The Lost World Dino-DNA Analysis

After Dr. Boguski's article appeared in 1992, it was brought to Michael Crichton's attention. Crichton, who was working on the sequel to Jurassic Park, reached out to Boguski and asked him to consult on the book. Dr. Boguski constructed an interesting sequence that he felt was more scientifically plausible, and this sequence appeared The Lost World.

gaattccgga agcgagcaag agataagtcc tggcatcaga tacagttgga gataaggacg gacgtgtggc agctcccgca gaggattcac tggaagtgca ttacctatcc catgggagcc atggagttcg tggcgctggg ggggccggat gcgggctccc ccactccgtt ccctgatgaa gccggagcct tcctggggct gggggggggc gagaggacgg aggcgggggg gctgctggcc tcctaccccc cctcaggccg cgtgtccctg gtgccgtggg cagacacggg tactttgggg accccccagt gggtgccgcc cgccacccaa atggagcccc cccactacct ggagctgctg caaccccccc ggggcagccc cccccatccc tcctccgggc ccctactgcc actcagcagc gggcccccac cctgcgaggc ccgtgagtgc gtcatggcca ggaagaactg cggagcgacg gcaacgccgc tgtggcgccg ggacggcacc gggcattacc tgtgcaactg ggcctcagcc tgcgggctct accaccgcct caacggccag aaccgcccgc tcatccgccc caaaaagcgc ctgcgggtga gtaagcgcgc aggcacagtg tgcagccacg agcgtgaaaa ctgccagaca tccaccacca ctctgtggcg tcgcagcccc atgggggacc ccgtctgcaa caacattcac gcctgcggcc tctactacaa actgcaccaa gtgaaccgcc ccctcacgat gcgcaaagac ggaatccaaa cccgaaaccg caaagtttcc tccaagggta aaaagcggcg ccccccgggg gggggaaacc cctccgccac cgcgggaggg ggcgctccta tggggggagg gggggacccc tctatgcccc ccccgccgcc ccccccggcc gccgcccccc ctcaaagcga cgctctgtac gctctcggcc ccgtggtcct ttcgggccat tttctgccct ttggaaactc cggagggttt tttggggggg gggcgggggg ttacacggcc cccccggggc tgagcccgca gatttaaata ataactctga cgtgggcaag tgggccttgc tgagaagaca gtgtaacata ataatttgca cctcggcaat tgcagagggt cgatctccac tttggacaca acagggctac tcggtaggac cagataagca ctttgctccc tggactgaaa aagaaaggat ttatctgttt gcttcttgct gacaaatccc tgtgaaaggt aaaagtcgga cacagcaatc gattatttct cgcctgtgtg aaattactgt gaatattgta aatatatata tatatatata tatatctgta tagaacagcc tcggaggcgg catggaccca gcgtagatca tgctggattt gtactgccgg aattc
EXERCISE 5:   Once again, conduct a BLAST search by invoking Nucleotide Blast, copy-and-pasting the new Lost World sequence into the Enter Query Sequence window, and submitting it to BLAST. As before, click on the Total Score header to sort the hits by total score.
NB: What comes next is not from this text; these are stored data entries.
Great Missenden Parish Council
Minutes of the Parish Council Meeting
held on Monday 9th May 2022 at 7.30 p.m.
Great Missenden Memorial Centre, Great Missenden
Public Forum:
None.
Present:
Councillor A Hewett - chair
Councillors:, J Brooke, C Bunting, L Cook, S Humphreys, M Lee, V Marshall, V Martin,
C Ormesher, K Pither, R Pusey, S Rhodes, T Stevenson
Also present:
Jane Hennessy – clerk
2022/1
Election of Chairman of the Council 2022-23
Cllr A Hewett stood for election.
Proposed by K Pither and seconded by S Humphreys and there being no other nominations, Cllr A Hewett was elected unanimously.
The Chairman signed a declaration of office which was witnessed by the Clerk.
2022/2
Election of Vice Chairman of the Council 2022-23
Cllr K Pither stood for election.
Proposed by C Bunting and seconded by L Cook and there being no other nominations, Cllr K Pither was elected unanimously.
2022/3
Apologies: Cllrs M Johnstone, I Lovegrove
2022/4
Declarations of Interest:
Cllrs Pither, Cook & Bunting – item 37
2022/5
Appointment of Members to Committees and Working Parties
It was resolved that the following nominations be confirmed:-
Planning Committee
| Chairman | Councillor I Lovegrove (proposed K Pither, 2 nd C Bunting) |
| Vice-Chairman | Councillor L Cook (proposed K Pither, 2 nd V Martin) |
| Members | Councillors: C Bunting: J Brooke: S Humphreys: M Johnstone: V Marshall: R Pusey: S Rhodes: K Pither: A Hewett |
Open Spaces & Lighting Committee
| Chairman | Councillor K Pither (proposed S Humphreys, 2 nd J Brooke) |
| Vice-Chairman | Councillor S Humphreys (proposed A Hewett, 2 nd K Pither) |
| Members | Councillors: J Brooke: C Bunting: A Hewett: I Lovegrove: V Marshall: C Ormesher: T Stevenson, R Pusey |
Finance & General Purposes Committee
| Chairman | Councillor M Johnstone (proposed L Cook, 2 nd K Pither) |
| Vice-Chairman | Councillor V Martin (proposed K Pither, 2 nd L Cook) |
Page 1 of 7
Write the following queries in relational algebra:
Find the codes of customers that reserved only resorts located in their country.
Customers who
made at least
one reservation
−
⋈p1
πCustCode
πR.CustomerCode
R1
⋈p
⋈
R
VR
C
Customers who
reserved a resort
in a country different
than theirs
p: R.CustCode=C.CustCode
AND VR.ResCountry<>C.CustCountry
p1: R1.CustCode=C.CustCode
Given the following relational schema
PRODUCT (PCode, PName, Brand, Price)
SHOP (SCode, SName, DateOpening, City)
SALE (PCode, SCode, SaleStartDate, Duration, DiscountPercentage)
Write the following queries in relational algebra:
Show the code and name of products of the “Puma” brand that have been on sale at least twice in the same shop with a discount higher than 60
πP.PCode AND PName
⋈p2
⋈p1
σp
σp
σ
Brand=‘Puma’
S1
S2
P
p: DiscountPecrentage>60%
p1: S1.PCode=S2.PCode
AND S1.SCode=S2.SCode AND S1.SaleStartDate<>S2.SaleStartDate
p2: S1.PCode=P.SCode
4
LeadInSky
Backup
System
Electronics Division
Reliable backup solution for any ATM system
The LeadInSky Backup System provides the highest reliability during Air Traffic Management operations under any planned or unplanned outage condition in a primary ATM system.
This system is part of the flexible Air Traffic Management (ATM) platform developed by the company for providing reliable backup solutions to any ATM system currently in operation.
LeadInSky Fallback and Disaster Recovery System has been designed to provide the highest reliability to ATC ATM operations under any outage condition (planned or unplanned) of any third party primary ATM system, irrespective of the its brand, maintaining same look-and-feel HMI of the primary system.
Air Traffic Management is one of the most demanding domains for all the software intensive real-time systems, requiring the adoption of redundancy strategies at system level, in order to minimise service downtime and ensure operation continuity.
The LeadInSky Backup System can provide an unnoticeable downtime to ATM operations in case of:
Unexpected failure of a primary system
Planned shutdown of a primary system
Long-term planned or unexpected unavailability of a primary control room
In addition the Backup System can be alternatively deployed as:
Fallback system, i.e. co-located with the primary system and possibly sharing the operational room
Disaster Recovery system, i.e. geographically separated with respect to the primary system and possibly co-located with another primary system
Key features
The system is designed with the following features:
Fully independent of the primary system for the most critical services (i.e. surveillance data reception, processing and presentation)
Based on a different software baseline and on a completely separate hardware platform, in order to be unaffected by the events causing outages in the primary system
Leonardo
Click the Accession link to the right of the highest-scoring sequence match in the list. Which source organism is this DNA sequence from? Similarly, what is the source organism for the next highest-match?
EXERCISE 6:   In the book, it is theorized that birds evolved from dinosaurs. If that were true, you might expect the DNA of modern birds to have similarities with dinosaur DNA. Do either of the top two matches support this theory? If a match does not support the theory, what explanation might there be for it? Explain your answers.

The BLAST page provides tools for searching the DNA databases and viewing the results in various ways. The default Nucleotide Blast option that we have been using displays the hits as nucleotide sequences (i.e., sequences of nucleotides C, G, A, and T). Alternatively, by selecting the blastx option, the results may instead be viewed as proteins. Apparently, Dr. Boguski couldn't resist sneaking a hidden message into his Lost World sequence. He inserted nucleotides into his sequence which, when interpreted as proteins, spelled out a 4-word message.

EXERCISE 7:   To view Dr. Boguski's hidden message, go to the main BLAST page and select the blastx option. Copy-and-paste the Lost World sequence into the Enter Query Sequence window and submit it to BLAST (using the default database). Once the matches appear (this can take several seconds), click on the Alignments tab at the top of the table. This will show the matches as protein sequences, using 20 letters to denote amino acids. Dr. Boguski's message is hidden in the first match, with message letters embedded in the Query sequence corresponding to four gaps (sequences of dashes) in the Sbjct sequence. What is his 4-word message?

Submit a document containing your answers to all the lab questions via BlueLine.